▶ [EXERCISE AIM] Below are some records. Print exactly the lines between the one holding "Jinan Arrow Machinery" and the one holding "qaratilgan vazifa bizni", inclusive, and nothing else.

Extracted page text data:
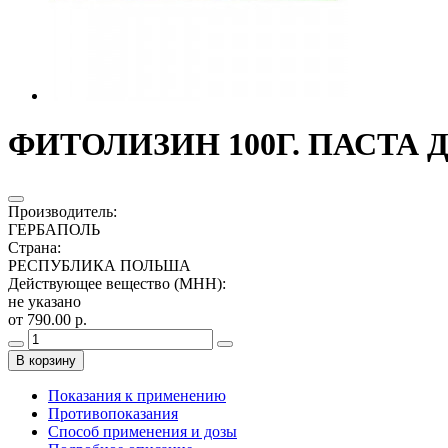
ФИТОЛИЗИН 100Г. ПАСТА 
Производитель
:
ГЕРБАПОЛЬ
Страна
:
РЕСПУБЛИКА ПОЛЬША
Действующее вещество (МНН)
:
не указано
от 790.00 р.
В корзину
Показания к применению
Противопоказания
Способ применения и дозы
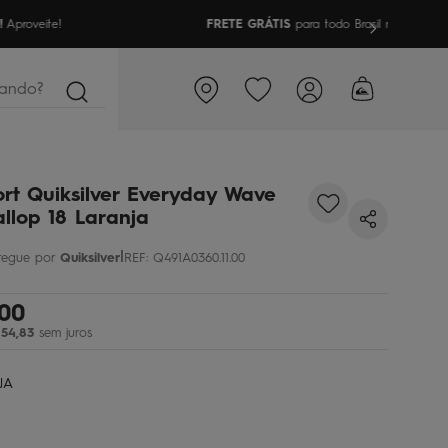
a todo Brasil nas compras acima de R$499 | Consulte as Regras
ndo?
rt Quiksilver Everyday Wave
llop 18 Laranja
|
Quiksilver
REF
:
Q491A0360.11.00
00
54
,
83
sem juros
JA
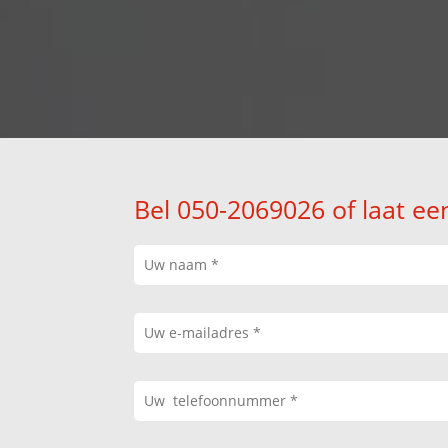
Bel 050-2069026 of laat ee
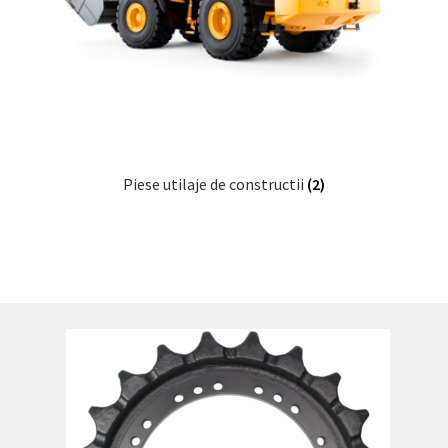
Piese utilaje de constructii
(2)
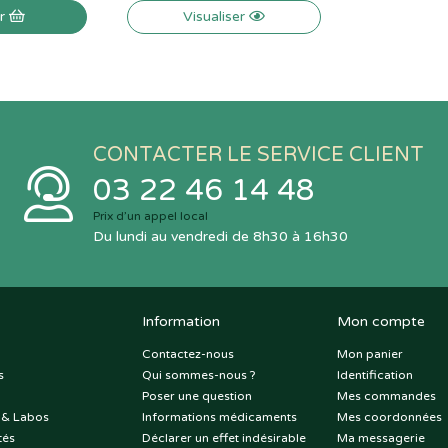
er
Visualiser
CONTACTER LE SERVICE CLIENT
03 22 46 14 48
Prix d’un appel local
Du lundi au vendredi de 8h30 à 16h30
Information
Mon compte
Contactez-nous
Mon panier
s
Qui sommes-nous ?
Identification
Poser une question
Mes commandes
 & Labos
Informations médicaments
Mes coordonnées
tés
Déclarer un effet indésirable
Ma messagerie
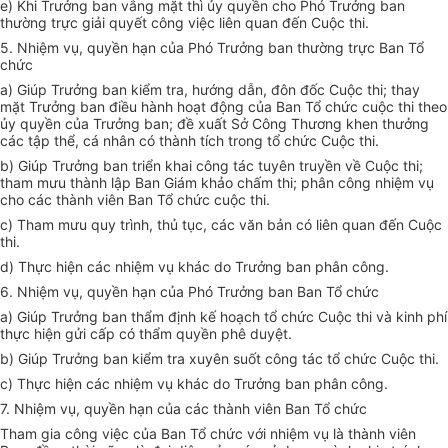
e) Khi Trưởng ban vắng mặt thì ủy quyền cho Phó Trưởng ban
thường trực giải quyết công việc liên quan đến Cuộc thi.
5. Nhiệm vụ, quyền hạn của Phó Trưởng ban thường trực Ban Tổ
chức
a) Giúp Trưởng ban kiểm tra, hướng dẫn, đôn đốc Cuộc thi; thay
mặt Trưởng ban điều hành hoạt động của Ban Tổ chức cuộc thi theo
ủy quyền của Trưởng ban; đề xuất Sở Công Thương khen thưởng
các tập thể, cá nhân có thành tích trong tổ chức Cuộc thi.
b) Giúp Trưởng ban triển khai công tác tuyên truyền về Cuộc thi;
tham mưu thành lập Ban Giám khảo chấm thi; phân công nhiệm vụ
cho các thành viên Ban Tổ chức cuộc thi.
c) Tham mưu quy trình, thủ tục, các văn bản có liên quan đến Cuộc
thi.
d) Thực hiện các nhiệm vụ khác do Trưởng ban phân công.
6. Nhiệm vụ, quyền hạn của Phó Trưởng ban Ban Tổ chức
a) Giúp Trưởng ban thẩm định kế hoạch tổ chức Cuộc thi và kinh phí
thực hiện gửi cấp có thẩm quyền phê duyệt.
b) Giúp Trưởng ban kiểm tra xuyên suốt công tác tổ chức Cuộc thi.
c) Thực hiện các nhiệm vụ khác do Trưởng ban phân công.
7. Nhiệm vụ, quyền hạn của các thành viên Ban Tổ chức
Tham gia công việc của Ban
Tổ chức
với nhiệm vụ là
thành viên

--

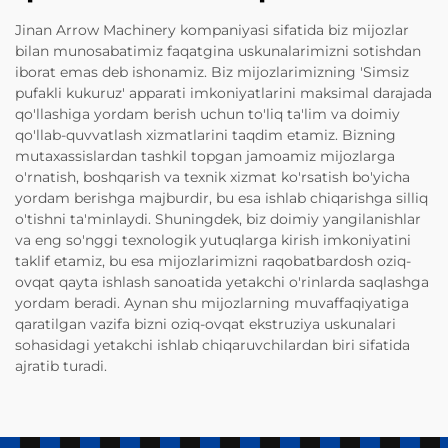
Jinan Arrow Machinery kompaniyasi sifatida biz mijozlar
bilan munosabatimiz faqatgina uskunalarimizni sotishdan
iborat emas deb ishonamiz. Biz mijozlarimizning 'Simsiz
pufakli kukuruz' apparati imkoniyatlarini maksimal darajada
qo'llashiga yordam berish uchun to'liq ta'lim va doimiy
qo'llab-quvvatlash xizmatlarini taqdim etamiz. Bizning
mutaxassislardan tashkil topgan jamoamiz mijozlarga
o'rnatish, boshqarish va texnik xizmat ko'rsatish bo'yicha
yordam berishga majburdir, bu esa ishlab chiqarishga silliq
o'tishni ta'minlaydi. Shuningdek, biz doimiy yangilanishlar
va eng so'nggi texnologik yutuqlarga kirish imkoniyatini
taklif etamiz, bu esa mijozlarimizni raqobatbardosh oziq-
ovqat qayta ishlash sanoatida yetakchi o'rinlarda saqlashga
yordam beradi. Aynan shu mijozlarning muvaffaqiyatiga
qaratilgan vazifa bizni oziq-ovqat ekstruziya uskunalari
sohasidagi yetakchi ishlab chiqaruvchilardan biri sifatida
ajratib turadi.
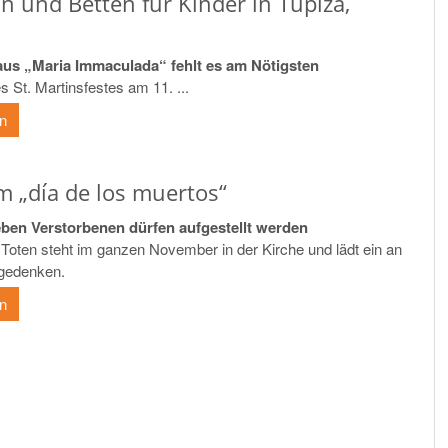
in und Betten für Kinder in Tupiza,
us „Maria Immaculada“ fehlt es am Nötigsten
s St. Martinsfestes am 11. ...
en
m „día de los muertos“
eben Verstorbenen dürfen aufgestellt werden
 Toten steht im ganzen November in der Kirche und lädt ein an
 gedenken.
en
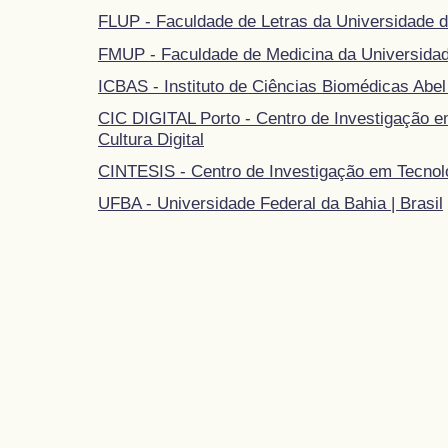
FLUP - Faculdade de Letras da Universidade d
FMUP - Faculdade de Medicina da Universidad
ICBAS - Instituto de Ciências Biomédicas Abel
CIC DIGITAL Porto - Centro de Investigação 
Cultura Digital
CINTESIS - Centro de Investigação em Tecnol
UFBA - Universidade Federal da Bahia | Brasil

▶ [ANSWER]
Jinan Arrow Machinery kompaniyasi sifatida biz mijozlar
bilan munosabatimiz faqatgina uskunalarimizni sotishdan
iborat emas deb ishonamiz. Biz mijozlarimizning 'Simsiz
pufakli kukuruz' apparati imkoniyatlarini maksimal darajada
qo'llashiga yordam berish uchun to'liq ta'lim va doimiy
qo'llab-quvvatlash xizmatlarini taqdim etamiz. Bizning
mutaxassislardan tashkil topgan jamoamiz mijozlarga
o'rnatish, boshqarish va texnik xizmat ko'rsatish bo'yicha
yordam berishga majburdir, bu esa ishlab chiqarishga silliq
o'tishni ta'minlaydi. Shuningdek, biz doimiy yangilanishlar
va eng so'nggi texnologik yutuqlarga kirish imkoniyatini
taklif etamiz, bu esa mijozlarimizni raqobatbardosh oziq-
ovqat qayta ishlash sanoatida yetakchi o'rinlarda saqlashga
yordam beradi. Aynan shu mijozlarning muvaffaqiyatiga
qaratilgan vazifa bizni oziq-ovqat ekstruziya uskunalari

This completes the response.